→ **Your goal**: Wherever the word "start" occurs in the lines below, copy the whole line.

→ **Circuit design data**:
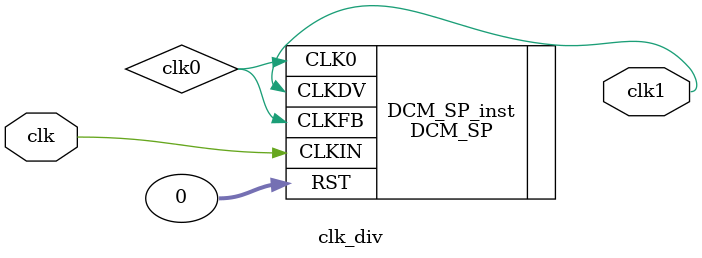
<source format=v>
`timescale 1ns / 1ps

module clk_div(input clk, output clk1);
	parameter divide = 16;
	wire clk0;

   DCM_SP #(
      .CLKDV_DIVIDE(divide) // Divide by: 1.5,2.0,2.5,3.0,3.5,4.0,4.5,5.0,5.5,6.0,6.5
                          //   7.0,7.5,8.0,9.0,10.0,11.0,12.0,13.0,14.0,15.0 or 16.0
   ) DCM_SP_inst (
      .CLKDV(clk1),   // Divided DCM CLK out (CLKDV_DIVIDE)
      .CLKIN(clk),   // Clock input (from IBUFG, BUFG or DCM)
		.CLK0(clk0),
		.CLKFB(clk0),
		.RST(0)
   );

endmodule

</source>
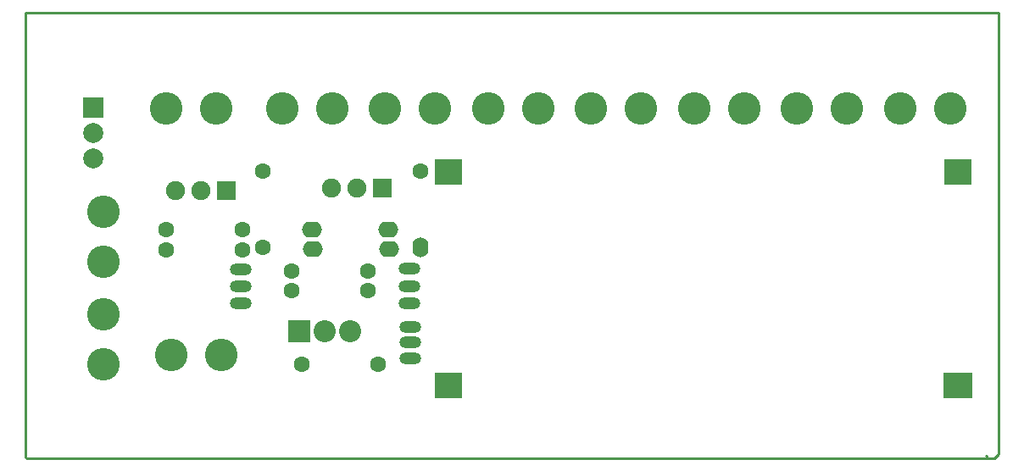
<source format=gbs>
G04*
G04 #@! TF.GenerationSoftware,Altium Limited,Altium Designer,19.0.15 (446)*
G04*
G04 Layer_Color=16711935*
%FSLAX44Y44*%
%MOMM*%
G71*
G01*
G75*
%ADD12C,0.2540*%
%ADD18R,2.7432X2.5400*%
%ADD19R,2.8956X2.5400*%
%ADD20C,3.2512*%
%ADD21C,1.6032*%
%ADD22C,2.2032*%
%ADD23R,2.2032X2.2032*%
%ADD24O,2.2032X1.2032*%
%ADD25O,2.2032X1.2032*%
%ADD26C,2.0032*%
%ADD27R,2.0032X2.0032*%
%ADD28O,2.0032X1.6032*%
%ADD29O,1.6032X2.0032*%
%ADD30C,1.9032*%
%ADD31R,1.9032X1.9032*%
D12*
X956564Y723900D02*
X1927860D01*
X1928114Y723646D01*
Y282194D02*
Y723646D01*
X1924050Y278130D02*
X1928114Y282194D01*
X957834Y278130D02*
X1924050D01*
X956564Y279400D02*
X957834Y278130D01*
X956564Y279400D02*
Y723900D01*
X1915414Y280924D02*
X1916938Y279400D01*
D18*
X1887982Y564896D02*
D03*
X1378458Y351282D02*
D03*
Y564896D02*
D03*
D19*
X1887982Y351282D02*
D03*
D20*
X1365504Y627888D02*
D03*
X1315504D02*
D03*
X1262634D02*
D03*
X1212634D02*
D03*
X1146810D02*
D03*
X1096810D02*
D03*
X1034034Y422002D02*
D03*
Y372002D02*
D03*
X1034288Y475126D02*
D03*
Y525126D02*
D03*
X1152106Y381508D02*
D03*
X1102106D02*
D03*
X1521244Y627888D02*
D03*
X1571244D02*
D03*
X1623968Y627634D02*
D03*
X1673968D02*
D03*
X1726838Y627888D02*
D03*
X1776838D02*
D03*
X1829708Y628142D02*
D03*
X1879708D02*
D03*
X1418482Y627888D02*
D03*
X1468482D02*
D03*
D21*
X1221994Y446024D02*
D03*
X1298194D02*
D03*
X1221994Y465836D02*
D03*
X1298194D02*
D03*
X1308608Y372364D02*
D03*
X1232408D02*
D03*
X1350518Y565404D02*
D03*
X1096518Y507238D02*
D03*
X1172718D02*
D03*
X1193546Y565658D02*
D03*
Y489458D02*
D03*
X1172718Y486918D02*
D03*
X1096518D02*
D03*
D22*
X1280414Y405384D02*
D03*
X1255014D02*
D03*
D23*
X1229614D02*
D03*
D24*
X1340866Y410000D02*
D03*
Y378000D02*
D03*
X1339596Y468000D02*
D03*
Y433000D02*
D03*
X1171702Y467000D02*
D03*
Y433000D02*
D03*
D25*
X1340866Y393954D02*
D03*
X1339596Y450342D02*
D03*
X1171702Y450126D02*
D03*
D26*
X1024128Y603758D02*
D03*
Y578358D02*
D03*
D27*
Y629158D02*
D03*
D28*
X1242822Y507238D02*
D03*
X1319022D02*
D03*
X1319276Y487172D02*
D03*
X1243076D02*
D03*
D29*
X1350518Y489204D02*
D03*
D30*
X1261872Y548640D02*
D03*
X1287272D02*
D03*
X1106424Y546100D02*
D03*
X1131824D02*
D03*
D31*
X1312672Y548640D02*
D03*
X1157224Y546100D02*
D03*
M02*

</source>
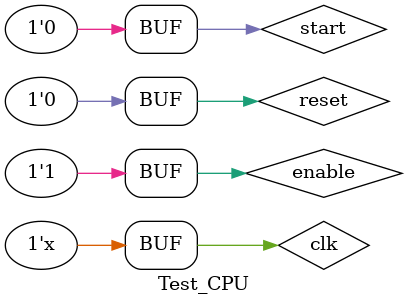
<source format=v>
`timescale 1ns / 1ps

`define NOP		5'b00000
`define HALT	5'b00001
`define LOAD	5'b00010
`define STORE	5'b00011
`define LDIH	5'b10000
`define ADD		5'b01000
`define ADDI	5'b01001
`define ADDC	5'b10001
`define SUB		5'b01010
`define SUBI	5'b01011
`define SUBC	5'b10010
`define CMP		5'b01100
//Logical / shift
`define AND		5'b01101
`define OR		5'b01110
`define XOR		5'b01111
`define SLL		5'b00100
`define SRL		5'b00111
`define SLA		5'b00101
`define SRA		5'b00110
//Control
`define JUMP	5'b11000
`define JMPR	5'b11001
`define BZ		5'b11010
`define BNZ		5'b11011
`define BN		5'b11100
`define BNN		5'b11101
`define BC		5'b11110
`define BNC		5'b11111
//Statement
`define idle	1'b0
`define exec	1'b1
//gr
`define gr0 3'b000
`define gr1 3'b001
`define gr2 3'b010
`define gr3 3'b011
`define gr4 3'b100
`define gr5 3'b101
`define gr6 3'b110
`define gr7 3'b111
/***********************************************************************/
module Test_CPU;

	// Inputs
	reg clk;
	reg reset;
	reg start;
	reg enable;

	// Outputs
	wire [2:0] red;
	wire [2:0] green;
	wire [1:0] blue;
	wire hs;
	wire vs;

	// Instantiate the Unit Under Test (UUT)
	CPU_NOIP uut (
		.clk(clk), 
		.reset(reset), 
		.start(start), 
		.enable(enable), 
		.red(red), 
		.green(green), 
		.blue(blue), 
		.hs(hs), 
		.vs(vs)
	);

	initial begin
		// Initialize Inputs
		clk = 0;
		reset = 0;
		start = 0;
		enable = 0;

		// Wait 100 ns for global reset to finish
		#1;
        
		// Add stimulus here
		$display("pc:     id_ir      :reg_A:reg_B:ALUo :reg_C:da:dd  :w:reC1:gr1 :gp:gr2 :gr3 :gr4 :ddin:zf:nf:cf:beq:md4");
		$monitor("%h:%b:%h :%h :%h :%h :%h:%h:%b:%h:%h:%h:%h:%h:%h:%h: %b: %b: %h :%h :%h", 
			uut.pc, uut.Used.id_ir, uut.Used.reg_A, uut.Used.reg_B, uut.Used.ALU0,uut.Used.reg_C,
			uut.Used.d_addr, uut.Used.d_dataout, uut.Used.d_we, uut.Used.reg_C1, uut.Used.gr[1], uut.Used.d_addr,uut.Used.gr[2],
			uut.Used.gr[3],uut.Used.gr[4],uut.Used.d_datain,uut.Used.zf,uut.Used.nf, uut.Used.cf, uut.Used.beq, uut.m1.Memory[8'h3]);
			enable <= 1; start <= 0;
			#1 reset  <= 1;
			#1 reset  <= 0;
			#1 enable <= 1;
			#1 start  <= 1;
			#100;
			#10 start <= 0;
	end
      always #5 clk = ~clk;
endmodule


</source>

→ **Answer box**:
	reg start;
		.start(start), 
		start = 0;
			enable <= 1; start <= 0;
			#1 start  <= 1;
			#10 start <= 0;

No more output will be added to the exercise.